What is expected
Omit all images, then repeat exactly the lines below from the one containing "Pascal Boniface – Hélène Carrère d’Encausse" through the one containing "ผู้อำนวยการฝ่ายพัฒนาการจัดงานเมกะอีเวนต์", both ends included.

The data
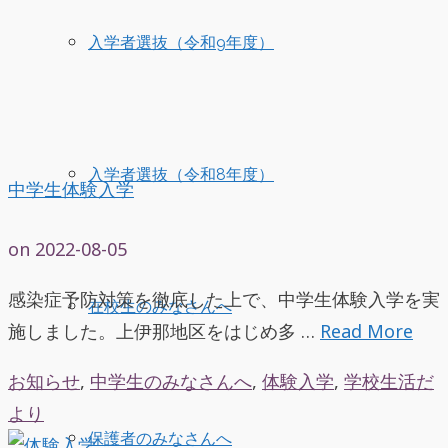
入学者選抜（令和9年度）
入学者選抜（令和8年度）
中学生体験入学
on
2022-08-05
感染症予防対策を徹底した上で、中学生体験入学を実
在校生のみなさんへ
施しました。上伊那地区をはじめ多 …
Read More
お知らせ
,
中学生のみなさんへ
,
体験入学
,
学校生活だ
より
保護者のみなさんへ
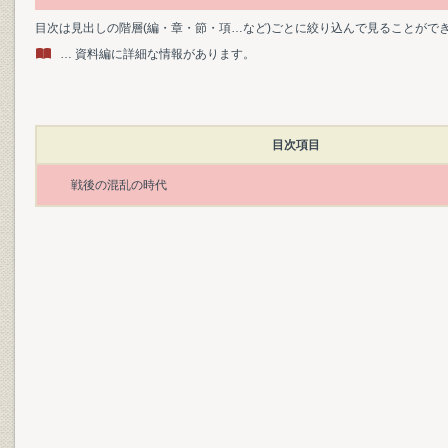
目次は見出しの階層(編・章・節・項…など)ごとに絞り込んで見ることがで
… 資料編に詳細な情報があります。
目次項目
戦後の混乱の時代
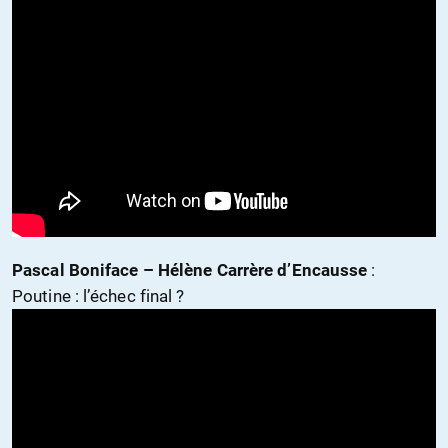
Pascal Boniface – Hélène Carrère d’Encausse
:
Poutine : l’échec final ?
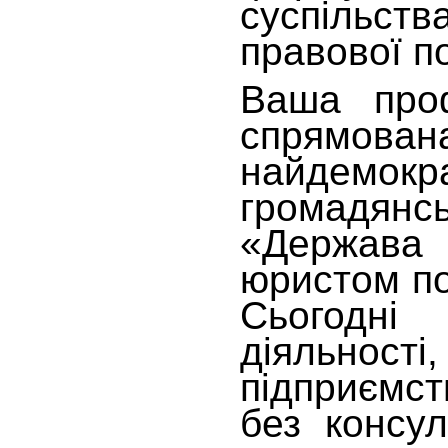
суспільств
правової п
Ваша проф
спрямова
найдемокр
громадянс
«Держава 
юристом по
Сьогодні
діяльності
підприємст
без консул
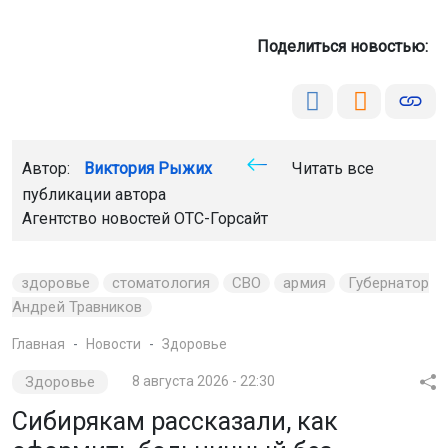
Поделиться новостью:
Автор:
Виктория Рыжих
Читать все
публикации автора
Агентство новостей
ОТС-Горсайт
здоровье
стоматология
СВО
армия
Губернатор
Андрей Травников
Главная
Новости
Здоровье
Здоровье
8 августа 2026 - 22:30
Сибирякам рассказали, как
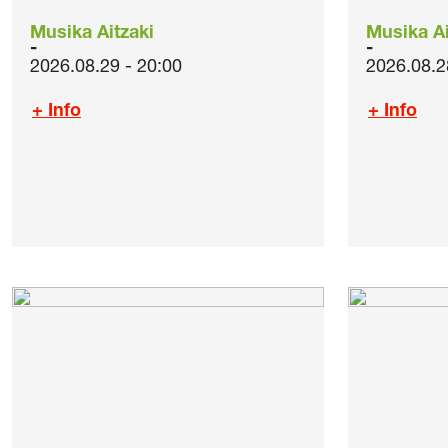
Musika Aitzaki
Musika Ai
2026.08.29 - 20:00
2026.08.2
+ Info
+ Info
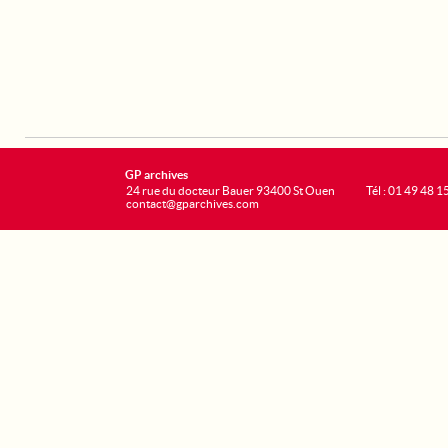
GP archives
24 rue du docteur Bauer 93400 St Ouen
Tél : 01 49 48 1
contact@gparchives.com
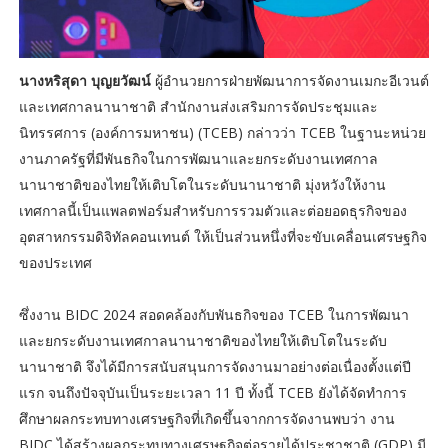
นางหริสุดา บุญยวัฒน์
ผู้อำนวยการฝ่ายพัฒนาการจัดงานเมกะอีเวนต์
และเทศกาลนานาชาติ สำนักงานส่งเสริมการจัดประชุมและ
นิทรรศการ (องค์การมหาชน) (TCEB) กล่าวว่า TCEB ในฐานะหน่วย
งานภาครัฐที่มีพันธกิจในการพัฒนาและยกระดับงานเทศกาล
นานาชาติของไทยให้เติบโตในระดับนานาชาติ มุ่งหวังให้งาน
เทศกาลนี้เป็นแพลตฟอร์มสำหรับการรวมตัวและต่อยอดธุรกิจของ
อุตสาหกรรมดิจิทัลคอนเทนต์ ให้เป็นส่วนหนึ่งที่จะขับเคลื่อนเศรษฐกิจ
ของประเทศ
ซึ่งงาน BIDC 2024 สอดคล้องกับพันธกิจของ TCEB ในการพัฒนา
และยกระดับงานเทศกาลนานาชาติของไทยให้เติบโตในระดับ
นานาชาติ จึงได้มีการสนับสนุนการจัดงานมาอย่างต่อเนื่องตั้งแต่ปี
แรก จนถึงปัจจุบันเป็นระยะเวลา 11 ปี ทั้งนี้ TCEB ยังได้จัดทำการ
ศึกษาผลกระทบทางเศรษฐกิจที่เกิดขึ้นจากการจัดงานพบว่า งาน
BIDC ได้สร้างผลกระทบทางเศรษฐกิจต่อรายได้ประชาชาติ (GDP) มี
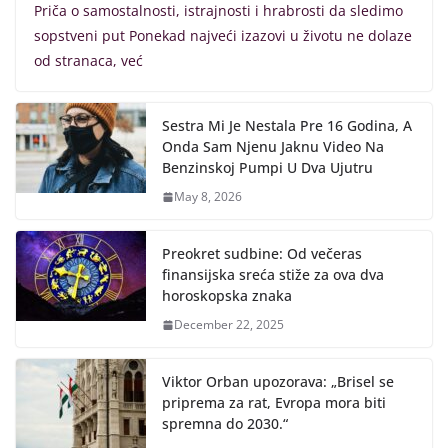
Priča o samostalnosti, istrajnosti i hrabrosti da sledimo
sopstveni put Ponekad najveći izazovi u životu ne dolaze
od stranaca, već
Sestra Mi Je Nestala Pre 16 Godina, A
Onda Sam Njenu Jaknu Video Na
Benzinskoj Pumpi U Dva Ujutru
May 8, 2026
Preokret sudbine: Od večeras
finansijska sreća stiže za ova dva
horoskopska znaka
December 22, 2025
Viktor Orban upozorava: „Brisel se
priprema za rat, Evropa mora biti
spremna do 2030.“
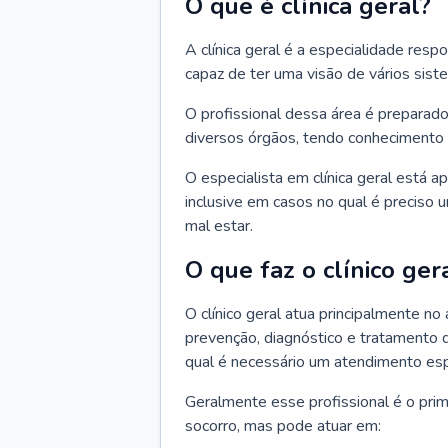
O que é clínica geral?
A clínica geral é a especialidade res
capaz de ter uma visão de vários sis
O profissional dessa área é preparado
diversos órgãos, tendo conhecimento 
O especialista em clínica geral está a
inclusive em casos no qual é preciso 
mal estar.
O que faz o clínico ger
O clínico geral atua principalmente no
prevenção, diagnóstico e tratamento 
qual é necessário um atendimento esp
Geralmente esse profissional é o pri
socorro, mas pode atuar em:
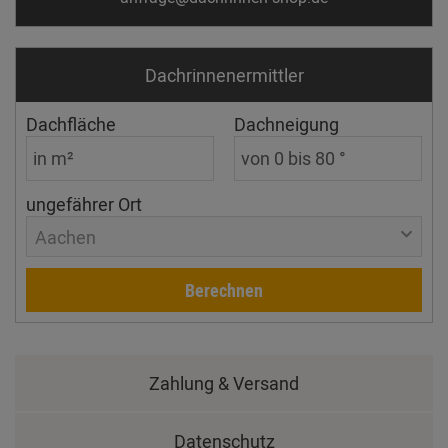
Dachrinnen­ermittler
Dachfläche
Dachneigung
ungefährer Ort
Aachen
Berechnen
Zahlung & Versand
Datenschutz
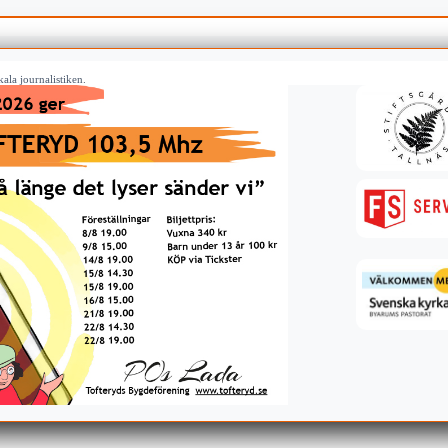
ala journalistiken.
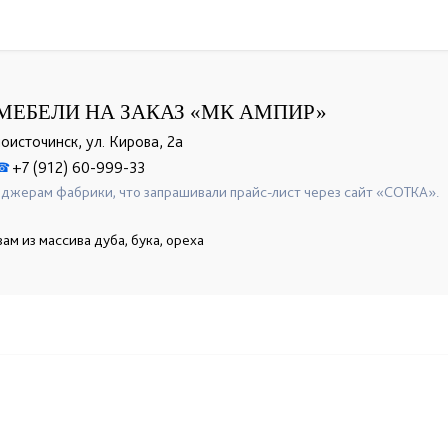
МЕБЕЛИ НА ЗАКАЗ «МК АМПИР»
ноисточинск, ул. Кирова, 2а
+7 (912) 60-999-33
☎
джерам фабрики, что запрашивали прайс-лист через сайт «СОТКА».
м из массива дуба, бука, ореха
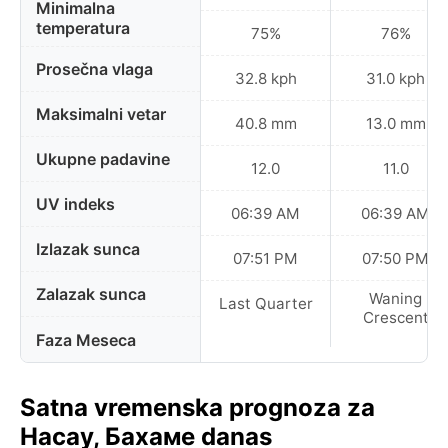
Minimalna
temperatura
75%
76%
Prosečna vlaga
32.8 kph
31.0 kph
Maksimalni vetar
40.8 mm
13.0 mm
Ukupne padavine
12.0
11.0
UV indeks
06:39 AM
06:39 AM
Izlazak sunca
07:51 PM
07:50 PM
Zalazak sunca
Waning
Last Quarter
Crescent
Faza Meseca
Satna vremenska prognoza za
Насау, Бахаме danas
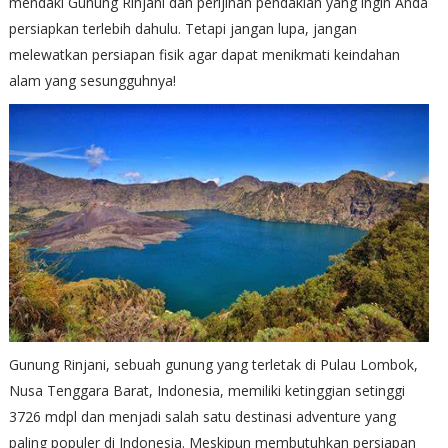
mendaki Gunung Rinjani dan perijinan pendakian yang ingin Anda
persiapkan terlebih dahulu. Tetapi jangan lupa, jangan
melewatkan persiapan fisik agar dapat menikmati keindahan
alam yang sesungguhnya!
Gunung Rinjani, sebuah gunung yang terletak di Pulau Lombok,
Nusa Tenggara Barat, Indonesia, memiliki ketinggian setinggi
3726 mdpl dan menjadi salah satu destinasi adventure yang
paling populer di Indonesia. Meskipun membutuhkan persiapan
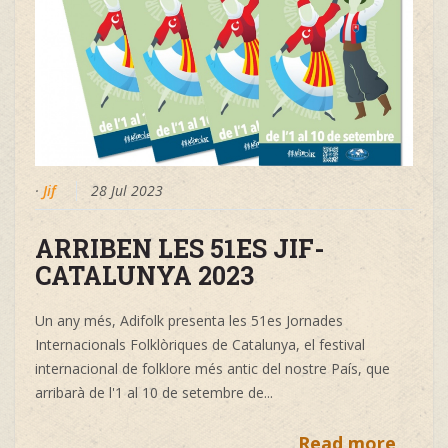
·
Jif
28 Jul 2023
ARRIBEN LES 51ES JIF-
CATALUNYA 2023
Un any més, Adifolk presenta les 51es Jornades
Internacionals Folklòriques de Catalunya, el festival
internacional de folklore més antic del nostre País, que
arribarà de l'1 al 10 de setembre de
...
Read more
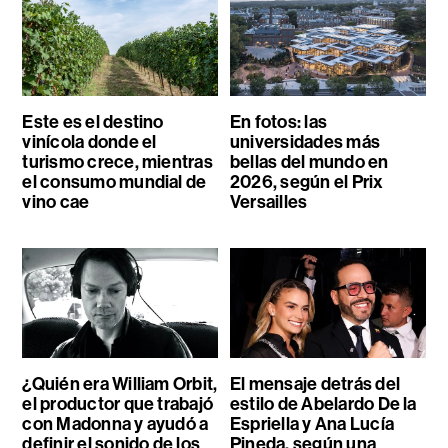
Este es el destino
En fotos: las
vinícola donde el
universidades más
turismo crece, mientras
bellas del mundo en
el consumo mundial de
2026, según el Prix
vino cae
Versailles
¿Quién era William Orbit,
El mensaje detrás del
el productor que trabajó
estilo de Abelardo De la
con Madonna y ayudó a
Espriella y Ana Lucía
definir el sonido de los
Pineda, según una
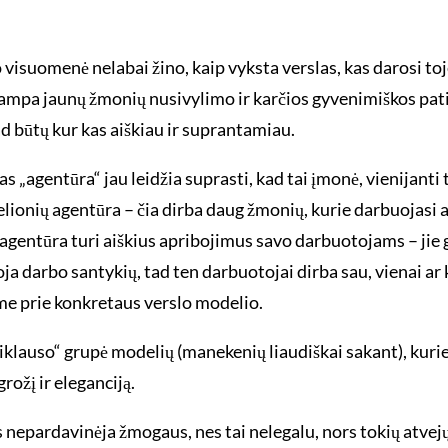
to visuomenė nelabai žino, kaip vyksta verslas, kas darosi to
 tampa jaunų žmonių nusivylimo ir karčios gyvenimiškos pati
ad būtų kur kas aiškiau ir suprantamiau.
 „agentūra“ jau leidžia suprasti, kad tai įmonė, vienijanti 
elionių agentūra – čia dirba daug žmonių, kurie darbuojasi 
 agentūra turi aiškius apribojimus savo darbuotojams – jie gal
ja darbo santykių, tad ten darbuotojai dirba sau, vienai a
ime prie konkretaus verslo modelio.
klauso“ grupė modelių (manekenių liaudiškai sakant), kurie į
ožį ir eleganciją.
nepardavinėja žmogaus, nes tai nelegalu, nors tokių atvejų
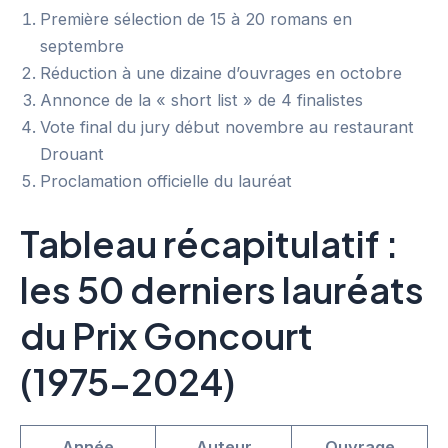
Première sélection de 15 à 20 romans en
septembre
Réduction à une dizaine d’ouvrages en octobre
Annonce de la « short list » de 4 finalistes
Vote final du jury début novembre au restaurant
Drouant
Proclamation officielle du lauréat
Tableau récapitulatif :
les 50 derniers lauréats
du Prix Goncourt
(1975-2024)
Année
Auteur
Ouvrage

Result
Pascal Boniface – Hélène Carrère d’Encausse
:
Poutine : l’échec final ?
суспільств
правової п
Ваша проф
спрямова
найдемокр
громадянс
«Держава 
юристом по
Сьогодні
діяльності
підприємст
без консул
Поделиться новостью:
Автор:
Виктория Рыжих
Читать все
публикации автора
Агентство новостей
ОТС-Горсайт
здоровье
стоматология
СВО
армия
Губернатор
Андрей Травников
Главная
Новости
Здоровье
Здоровье
8 августа 2026 - 22:30
Сибирякам рассказали, как
Musika Aitzaki
Musika Ai
2026.08.29 - 20:00
2026.08.2
+ Info
+ Info
GP archives
24 rue du docteur Bauer 93400 St Ouen
Tél : 01 49 48 1
contact@gparchives.com
นางหริสุดา บุญยวัฒน์
ผู้อำนวยการฝ่ายพัฒนาการจัดงานเมกะอีเวนต์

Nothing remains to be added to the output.